◆ **Consigne**:
Dans l'extrait, selon gillyfr, de quelle expression anglaise « sur la Toile » est-elle un calque ?

# FR: prendre à/sur



## Icetrance

Bonjour,

En anglais, on ne peut dire que "*take from/off/off of",* à la différence du français où l'on peut dire "prendre à/sur/dans (y a-t-il d'autres? LOL).

J'ai pris la lettre à terre.
J'ai pris la lettre au sol.
J'ai pris la lettre sur le sol.

J'ai pris cet article sur la Toile.
J'ai pris cet article à la Toile (c'est rare que j'entende ça)

Je l'ai pris dans le tiroir.
Je l'ai pris au tiroir (je n'entends jamais cela).

Je pense que "prendre à" est toujours convenable dans les phrases ci-dessus? Seriez-vous d'accord?

Merci d'avance


----------



## gillyfr

"Prendre à" signifie pour moi "take from" pour la plupart, d'où "je lui ai pris le livre" ("j'ai pris le livre à lui" en fait). Dans les premiers exemples, le "à" signifie l'endroit où se trouvait la lettre quand tu l'a prise (de même pour "dans" dans l'exemple du tiroir).  "Sur la Toile" est une expression exceptionnelle, calquée sur l'anglais "on the web".

Les autres exemples que tu cites en anglais sont des "modal verbs" (je ne sais pas le dire en français) qui se traduisent, au grand chagrin des francophones, par un seul verbe en français.  On peut aussi dire "take to" - "I've taken to him in a big way", "take in" - "it's difficult to take it all in", "take out" - "can I take you out to dinner?", "take down" - "he needs to be taken down a peg or two", "take up" - "my skirt needs to be taken up", "take on" - "the champ is taking on a contender from out of town tonight".


----------



## Icetrance

Icetrance said:


> Bonjour,
> 
> En anglais, on ne peut dire que "*take from/off/off of",* à la différence du français où l'on peut dire "prendre à/sur/dans (y a-t-il d'autres? LOL).
> 
> _J'ai pris la lettre à terre._
> _J'ai pris la lettre au sol._
> _J'ai pris la lettre sur le sol._
> 
> _J'ai pris cet article sur la Toile._
> _J'ai pris cet article à la Toile_ (c'est rare que j'entende ça_)_
> 
> _Je l'ai pris dans le tiroir._
> _Je l'ai pris au tiroir_ (je n'entends que rarement ça)

◆ **Données fournies**:
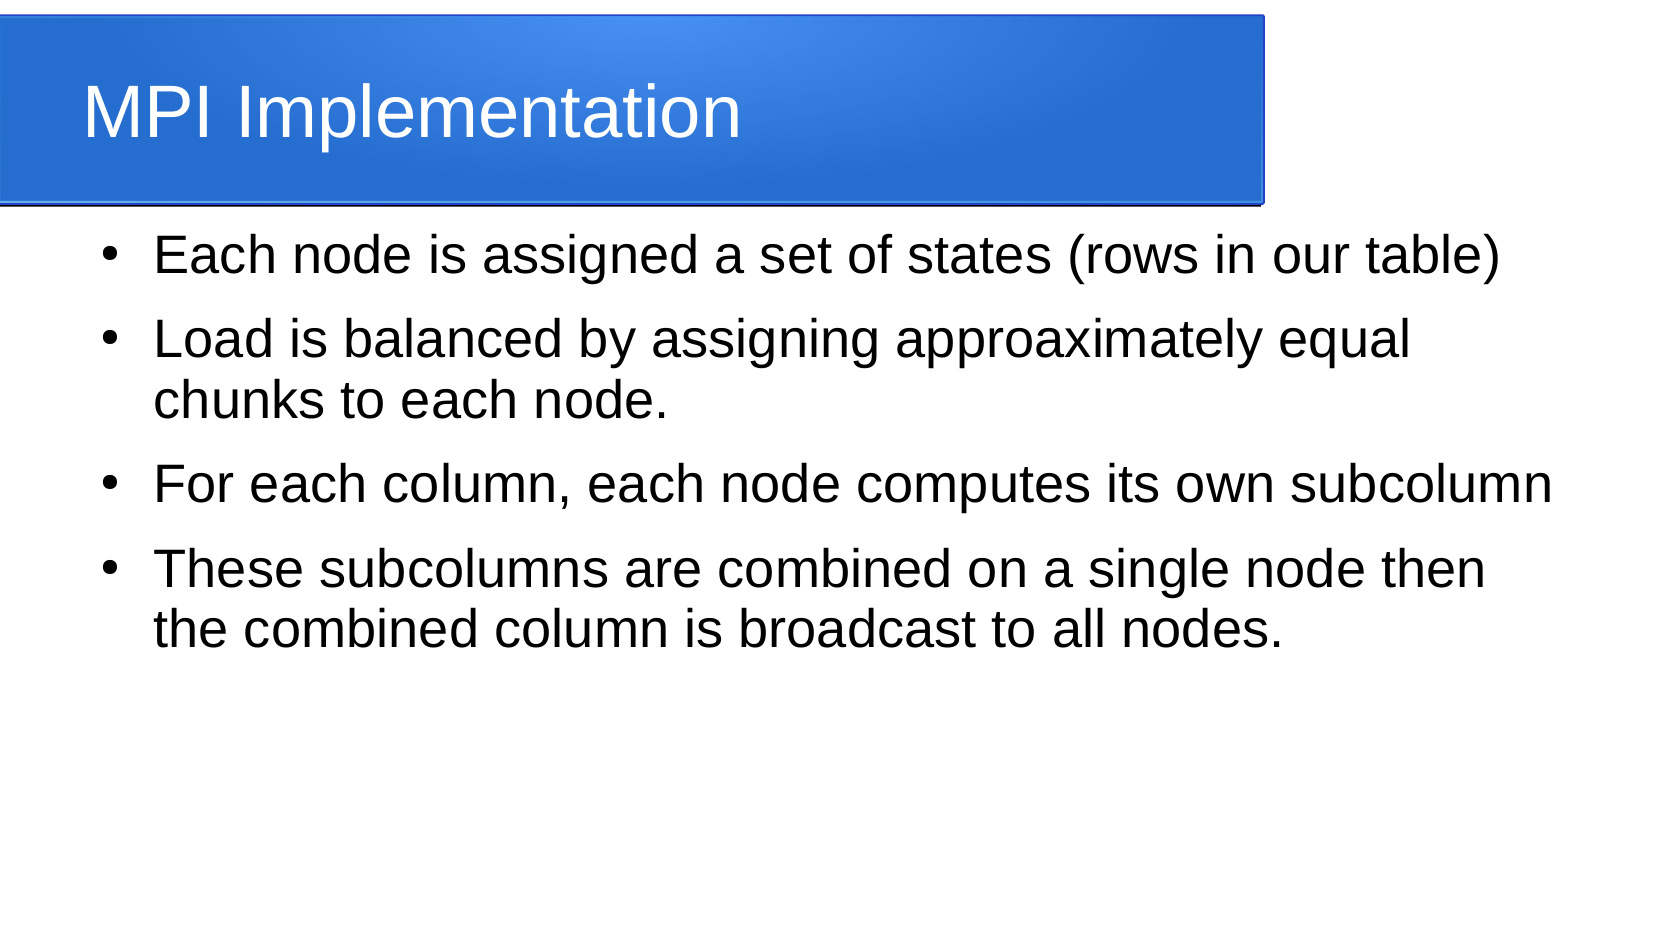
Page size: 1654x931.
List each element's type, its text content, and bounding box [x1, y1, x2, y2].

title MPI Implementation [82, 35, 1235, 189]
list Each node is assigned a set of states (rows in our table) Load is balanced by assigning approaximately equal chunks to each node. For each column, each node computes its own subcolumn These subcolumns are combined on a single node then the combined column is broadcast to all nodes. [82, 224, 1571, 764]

◆ **Résultat**:
De l'anglais « on the web ».